What you need to do: Restate word for word the lines of the entries below, starting with the line that holds "X86705000Y-64547500D03*" and ending with the line that holds "X140600000Y-119975000D03*", and no others.

*** Data

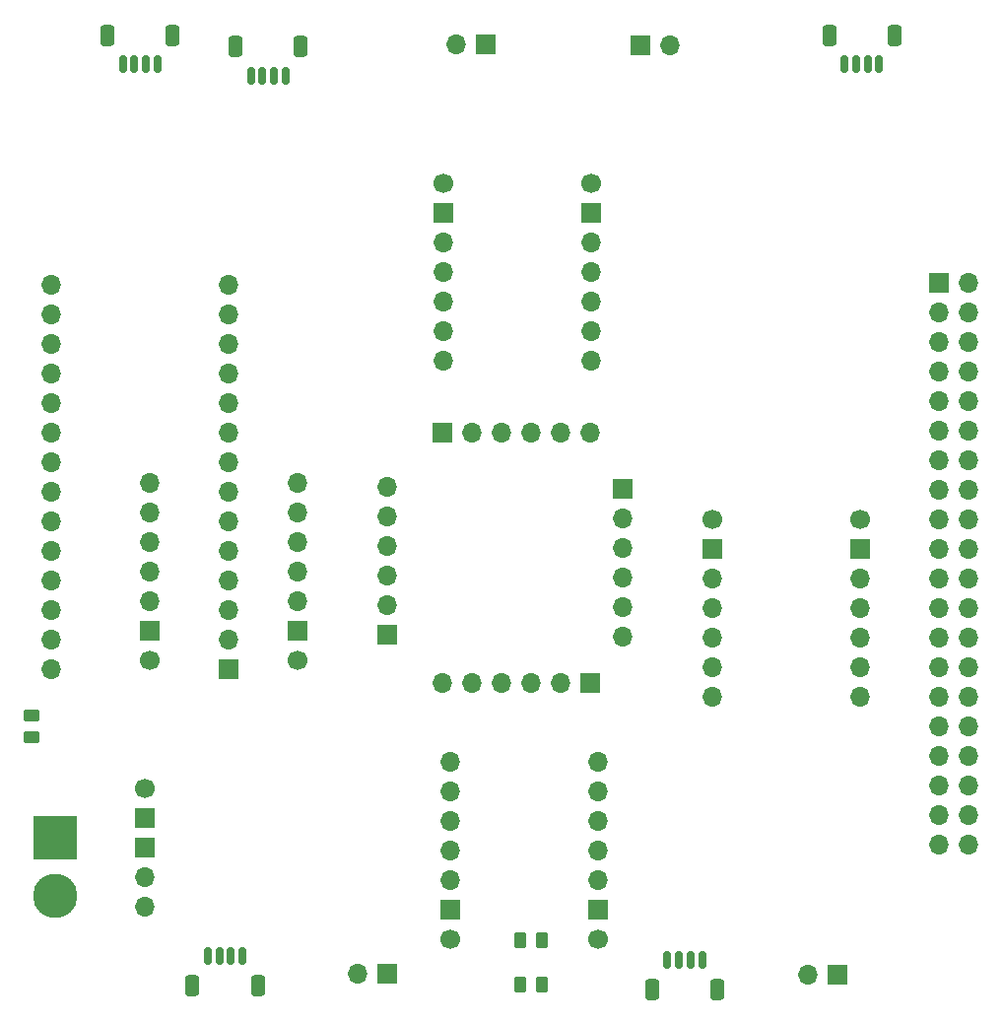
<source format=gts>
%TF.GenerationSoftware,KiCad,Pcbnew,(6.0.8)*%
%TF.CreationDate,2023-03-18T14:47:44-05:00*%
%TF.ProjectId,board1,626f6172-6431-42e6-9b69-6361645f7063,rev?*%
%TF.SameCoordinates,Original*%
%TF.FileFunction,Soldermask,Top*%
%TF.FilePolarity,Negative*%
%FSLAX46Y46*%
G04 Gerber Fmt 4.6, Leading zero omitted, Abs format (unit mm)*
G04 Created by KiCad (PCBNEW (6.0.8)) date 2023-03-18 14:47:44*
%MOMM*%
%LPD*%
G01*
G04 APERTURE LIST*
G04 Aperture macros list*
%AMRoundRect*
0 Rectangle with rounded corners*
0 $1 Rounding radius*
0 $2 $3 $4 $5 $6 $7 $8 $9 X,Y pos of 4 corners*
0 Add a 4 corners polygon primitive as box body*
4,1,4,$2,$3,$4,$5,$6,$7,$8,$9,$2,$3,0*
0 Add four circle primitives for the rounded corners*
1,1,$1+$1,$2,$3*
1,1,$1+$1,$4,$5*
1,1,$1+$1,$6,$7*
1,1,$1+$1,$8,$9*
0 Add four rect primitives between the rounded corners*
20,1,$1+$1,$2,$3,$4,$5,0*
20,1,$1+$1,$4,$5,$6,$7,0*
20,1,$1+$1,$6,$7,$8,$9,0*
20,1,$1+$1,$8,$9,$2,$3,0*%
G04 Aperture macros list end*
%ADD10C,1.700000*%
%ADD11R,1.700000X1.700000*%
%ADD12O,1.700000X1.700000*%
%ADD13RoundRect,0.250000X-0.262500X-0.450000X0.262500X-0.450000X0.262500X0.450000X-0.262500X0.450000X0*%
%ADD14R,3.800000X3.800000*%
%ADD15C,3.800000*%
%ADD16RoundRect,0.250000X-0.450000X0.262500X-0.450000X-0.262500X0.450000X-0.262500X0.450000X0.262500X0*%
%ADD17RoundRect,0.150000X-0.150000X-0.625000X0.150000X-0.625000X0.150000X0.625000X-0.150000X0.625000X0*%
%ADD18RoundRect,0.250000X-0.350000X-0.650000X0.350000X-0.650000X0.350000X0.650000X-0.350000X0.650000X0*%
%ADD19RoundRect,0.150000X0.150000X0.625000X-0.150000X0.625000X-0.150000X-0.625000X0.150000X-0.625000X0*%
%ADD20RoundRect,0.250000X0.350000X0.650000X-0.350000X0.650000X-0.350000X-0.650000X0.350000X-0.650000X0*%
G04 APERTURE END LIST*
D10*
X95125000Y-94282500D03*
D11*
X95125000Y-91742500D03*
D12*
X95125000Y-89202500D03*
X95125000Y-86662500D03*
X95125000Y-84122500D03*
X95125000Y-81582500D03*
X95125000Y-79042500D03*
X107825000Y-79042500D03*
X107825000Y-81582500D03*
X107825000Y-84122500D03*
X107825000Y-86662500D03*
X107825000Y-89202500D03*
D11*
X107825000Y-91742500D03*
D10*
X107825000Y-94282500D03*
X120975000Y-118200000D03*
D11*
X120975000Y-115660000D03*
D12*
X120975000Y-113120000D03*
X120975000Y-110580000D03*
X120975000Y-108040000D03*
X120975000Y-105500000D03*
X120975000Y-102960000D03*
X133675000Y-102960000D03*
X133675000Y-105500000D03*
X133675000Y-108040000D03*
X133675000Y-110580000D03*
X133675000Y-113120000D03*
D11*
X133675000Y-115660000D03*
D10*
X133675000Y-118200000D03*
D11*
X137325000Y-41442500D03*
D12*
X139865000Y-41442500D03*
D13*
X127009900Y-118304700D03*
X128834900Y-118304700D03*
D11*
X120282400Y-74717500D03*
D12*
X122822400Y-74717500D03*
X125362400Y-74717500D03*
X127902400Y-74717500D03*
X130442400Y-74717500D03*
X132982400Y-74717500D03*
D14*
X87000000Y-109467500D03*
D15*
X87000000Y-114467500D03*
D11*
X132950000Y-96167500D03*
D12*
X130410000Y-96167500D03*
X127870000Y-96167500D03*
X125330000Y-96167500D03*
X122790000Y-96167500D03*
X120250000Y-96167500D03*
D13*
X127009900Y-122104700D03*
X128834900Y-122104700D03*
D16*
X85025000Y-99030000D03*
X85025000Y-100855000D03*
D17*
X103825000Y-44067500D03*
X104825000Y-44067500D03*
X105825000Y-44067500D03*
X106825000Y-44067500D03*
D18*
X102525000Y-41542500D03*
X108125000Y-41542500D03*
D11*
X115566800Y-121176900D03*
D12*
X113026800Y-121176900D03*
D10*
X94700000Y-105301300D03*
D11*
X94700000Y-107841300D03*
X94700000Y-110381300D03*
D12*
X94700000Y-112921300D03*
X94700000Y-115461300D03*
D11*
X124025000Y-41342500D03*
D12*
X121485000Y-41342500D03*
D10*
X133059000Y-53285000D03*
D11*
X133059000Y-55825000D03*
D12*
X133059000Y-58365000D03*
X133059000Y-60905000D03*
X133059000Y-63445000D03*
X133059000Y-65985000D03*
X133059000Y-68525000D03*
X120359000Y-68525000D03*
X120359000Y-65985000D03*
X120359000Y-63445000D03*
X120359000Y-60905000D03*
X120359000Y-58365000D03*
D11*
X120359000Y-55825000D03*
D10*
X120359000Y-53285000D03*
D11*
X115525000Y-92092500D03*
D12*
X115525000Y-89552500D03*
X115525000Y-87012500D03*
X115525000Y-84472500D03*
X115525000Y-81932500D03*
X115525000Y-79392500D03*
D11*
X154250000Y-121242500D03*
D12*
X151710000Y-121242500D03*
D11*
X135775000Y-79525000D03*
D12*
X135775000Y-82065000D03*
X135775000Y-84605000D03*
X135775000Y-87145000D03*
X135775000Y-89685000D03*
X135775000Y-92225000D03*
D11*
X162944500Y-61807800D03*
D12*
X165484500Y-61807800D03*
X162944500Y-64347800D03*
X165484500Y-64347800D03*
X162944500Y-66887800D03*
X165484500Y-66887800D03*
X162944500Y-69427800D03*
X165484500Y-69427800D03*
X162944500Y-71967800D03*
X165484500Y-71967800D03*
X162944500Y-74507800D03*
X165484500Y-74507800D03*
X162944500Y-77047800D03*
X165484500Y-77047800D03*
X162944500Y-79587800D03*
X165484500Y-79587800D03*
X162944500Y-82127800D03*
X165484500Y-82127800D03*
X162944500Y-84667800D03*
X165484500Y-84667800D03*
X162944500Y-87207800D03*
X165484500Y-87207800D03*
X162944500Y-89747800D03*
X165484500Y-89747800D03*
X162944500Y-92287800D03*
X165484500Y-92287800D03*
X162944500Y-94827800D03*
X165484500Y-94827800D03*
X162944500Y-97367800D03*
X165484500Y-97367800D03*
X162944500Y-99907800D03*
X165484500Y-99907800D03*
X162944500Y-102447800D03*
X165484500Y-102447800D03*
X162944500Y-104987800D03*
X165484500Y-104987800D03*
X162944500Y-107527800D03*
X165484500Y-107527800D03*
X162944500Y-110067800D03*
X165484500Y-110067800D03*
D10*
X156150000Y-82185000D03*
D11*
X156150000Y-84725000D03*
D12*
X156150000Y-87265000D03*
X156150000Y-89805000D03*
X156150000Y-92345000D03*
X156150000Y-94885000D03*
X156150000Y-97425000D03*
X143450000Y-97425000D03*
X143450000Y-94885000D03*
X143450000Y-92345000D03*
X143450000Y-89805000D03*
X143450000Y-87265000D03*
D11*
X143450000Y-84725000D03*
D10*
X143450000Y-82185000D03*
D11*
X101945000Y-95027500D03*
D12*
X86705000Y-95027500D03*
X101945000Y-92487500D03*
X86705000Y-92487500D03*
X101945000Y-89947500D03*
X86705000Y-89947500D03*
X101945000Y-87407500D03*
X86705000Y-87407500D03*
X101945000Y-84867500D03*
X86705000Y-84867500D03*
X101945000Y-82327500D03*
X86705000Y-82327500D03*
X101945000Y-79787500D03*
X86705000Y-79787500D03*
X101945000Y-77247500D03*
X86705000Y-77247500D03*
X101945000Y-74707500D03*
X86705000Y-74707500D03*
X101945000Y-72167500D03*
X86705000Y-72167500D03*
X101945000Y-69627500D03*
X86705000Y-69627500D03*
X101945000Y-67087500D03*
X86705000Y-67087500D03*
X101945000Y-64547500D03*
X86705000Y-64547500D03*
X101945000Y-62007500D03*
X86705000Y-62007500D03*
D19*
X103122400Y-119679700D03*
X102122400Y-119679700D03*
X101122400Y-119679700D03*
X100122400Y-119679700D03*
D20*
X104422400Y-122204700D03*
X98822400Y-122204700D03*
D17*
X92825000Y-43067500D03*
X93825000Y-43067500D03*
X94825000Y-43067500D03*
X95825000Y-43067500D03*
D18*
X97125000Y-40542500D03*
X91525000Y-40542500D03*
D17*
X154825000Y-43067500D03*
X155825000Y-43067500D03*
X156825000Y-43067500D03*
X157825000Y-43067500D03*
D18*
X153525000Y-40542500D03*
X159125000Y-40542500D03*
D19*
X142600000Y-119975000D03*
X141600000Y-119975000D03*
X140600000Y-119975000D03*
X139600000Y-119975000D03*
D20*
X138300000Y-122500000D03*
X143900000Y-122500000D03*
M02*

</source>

******

Solution to the exercise:
X86705000Y-64547500D03*
X101945000Y-62007500D03*
X86705000Y-62007500D03*
D19*
X103122400Y-119679700D03*
X102122400Y-119679700D03*
X101122400Y-119679700D03*
X100122400Y-119679700D03*
D20*
X104422400Y-122204700D03*
X98822400Y-122204700D03*
D17*
X92825000Y-43067500D03*
X93825000Y-43067500D03*
X94825000Y-43067500D03*
X95825000Y-43067500D03*
D18*
X97125000Y-40542500D03*
X91525000Y-40542500D03*
D17*
X154825000Y-43067500D03*
X155825000Y-43067500D03*
X156825000Y-43067500D03*
X157825000Y-43067500D03*
D18*
X153525000Y-40542500D03*
X159125000Y-40542500D03*
D19*
X142600000Y-119975000D03*
X141600000Y-119975000D03*
X140600000Y-119975000D03*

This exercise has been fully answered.